VIP causes dilation of blood vessels by binding to the vasoactive intestinal peptide one receptor in the arteries. It has a very short-lived effect, which is suitable as an erectile dysfunction medicine but not as effective as a pulmonary hypertension medicine. The effect on the pulmonary arteries is shown in studies to be very short-lived. However, through research, we have discovered and disclosed our understanding that the peptide used in the pulmonary hypertension trial failed because the peptide was surrounded by a buffer. That’s why we made sure not to place ZYESAMI™ in a buffer.

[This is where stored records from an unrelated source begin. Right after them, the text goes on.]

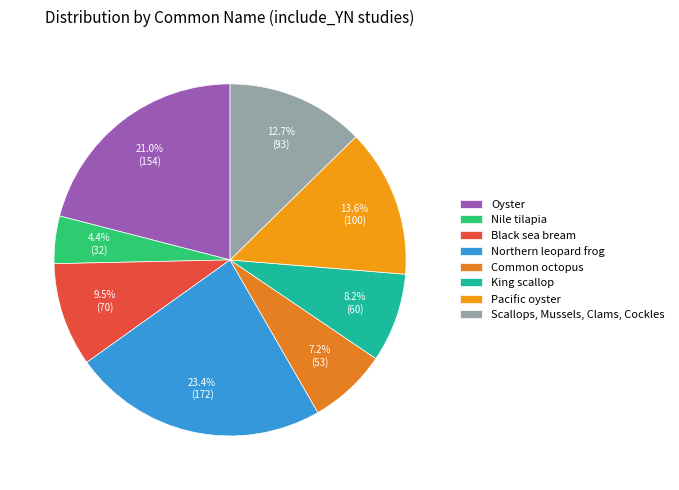

What is the change in value from Oyster to Scallops, Mussels, Clams, Cockles?

-61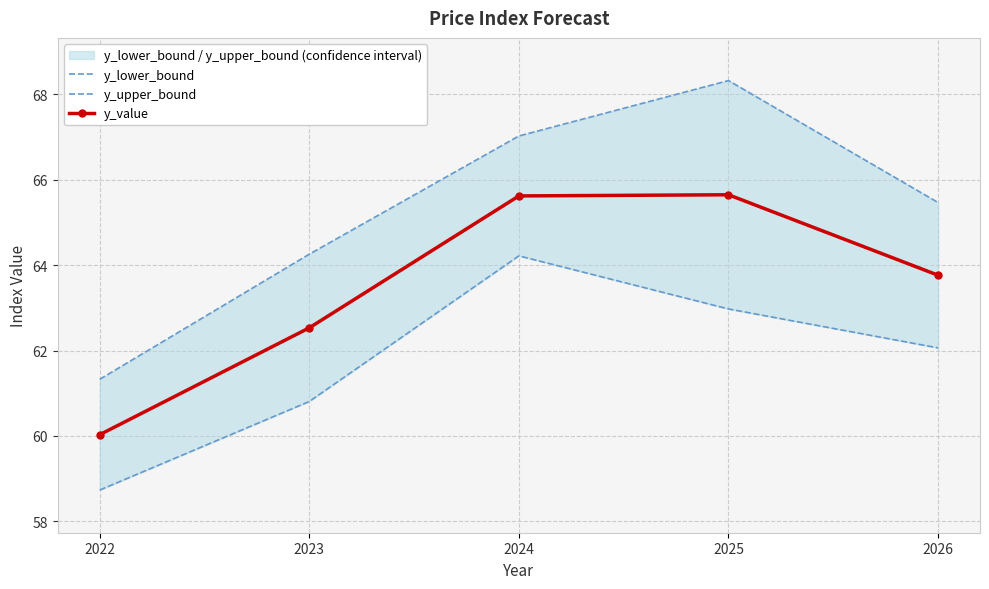

Reading left to right, list all the values displayed in this chart.

y_lower_bound: 2022=58.7	2023=60.8	2024=64.2	2025=63.0	2026=62.1
y_upper_bound: 2022=61.3	2023=64.3	2024=67.0	2025=68.3	2026=65.5
y_value: 2022=60.0	2023=62.5	2024=65.6	2025=65.6	2026=63.8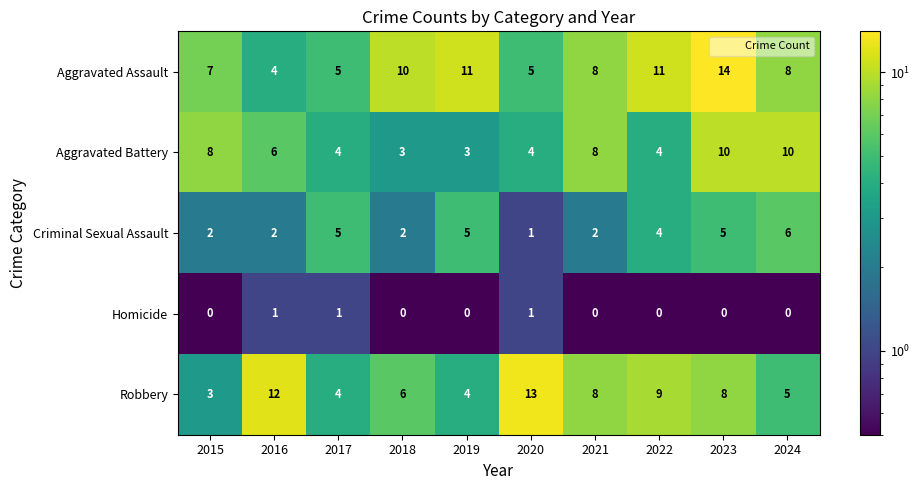

Which series has the largest total across all categories?

Aggravated Assault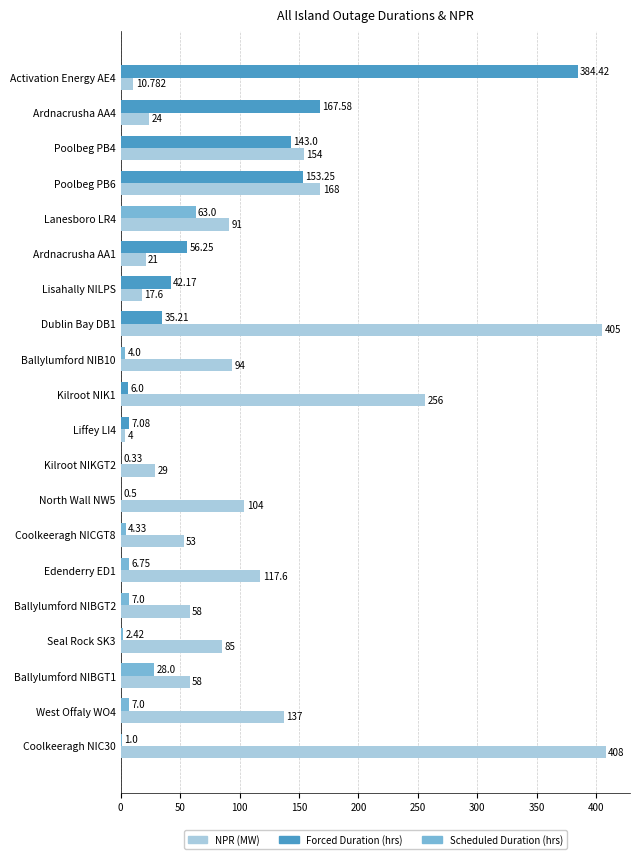

The value at Coolkeeragh NICGT8 is 32.5. True or false?

False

In the lung, VIP binds to a different receptor, the vasoactive intestinal peptide two receptor, and has a very different effect because it binds to the alveolar type 2 cells. Aviptadil was studied in acute respiratory distress syndrome (ARDS) in 2004 by Drs. Sami Said and J. Georges Youssef. Only eight patients were treated because Dr. Said had access to very limited quantities of aviptadil. Dr. Said retired shortly thereafter, never publishing the results. Dr. Youssef was able to resurrect the data this year, showing that seven of eight patients in the ICU on a ventilator survived and left the ICU. The results were submitted posthumously in Dr. Said’s name https://papers.ssrn.com/sol3/papers.cfm?abstract_id=3662952

After Dr. Said retired, the biotech company that continued the work on aviptadil, unfortunately, decided not to pursue the ARDS indication, preferring to focus on chronic lung disease. The intellectual property was owned by the Research Foundation for the State University of New York and licensed by NeuroRx (now a subsidiary of NRx Pharmaceuticals, Inc.) in August 2020.

It is inaccurate to say that VIP failed when studied to treat ARDS.  For seven of eight patients to survive the ICU back in 2004 was unprecedented. It’s unfortunate but not unique in biotech that a highly promising investigational medicine got shelved and fell through the cracks.

Physicians and scientists have studied VIP for 50 years in the laboratory. Investigator-led phase 2 research of inhaled applications of aviptadil was conducted under US Food and Drug Administration (FDA) authorization. However, until NeuroRx formulated it under the FDA’s Current Good Manufacturing Practice and FDA granted NeuroRx a research investigational new drug application in March 2020, no commercial formulation or study of aviptadil was undertaken under any health authority. We hope that COVID-19 will be the first of many indications for which ZYESAMI™ helps people return home to their families, in better health.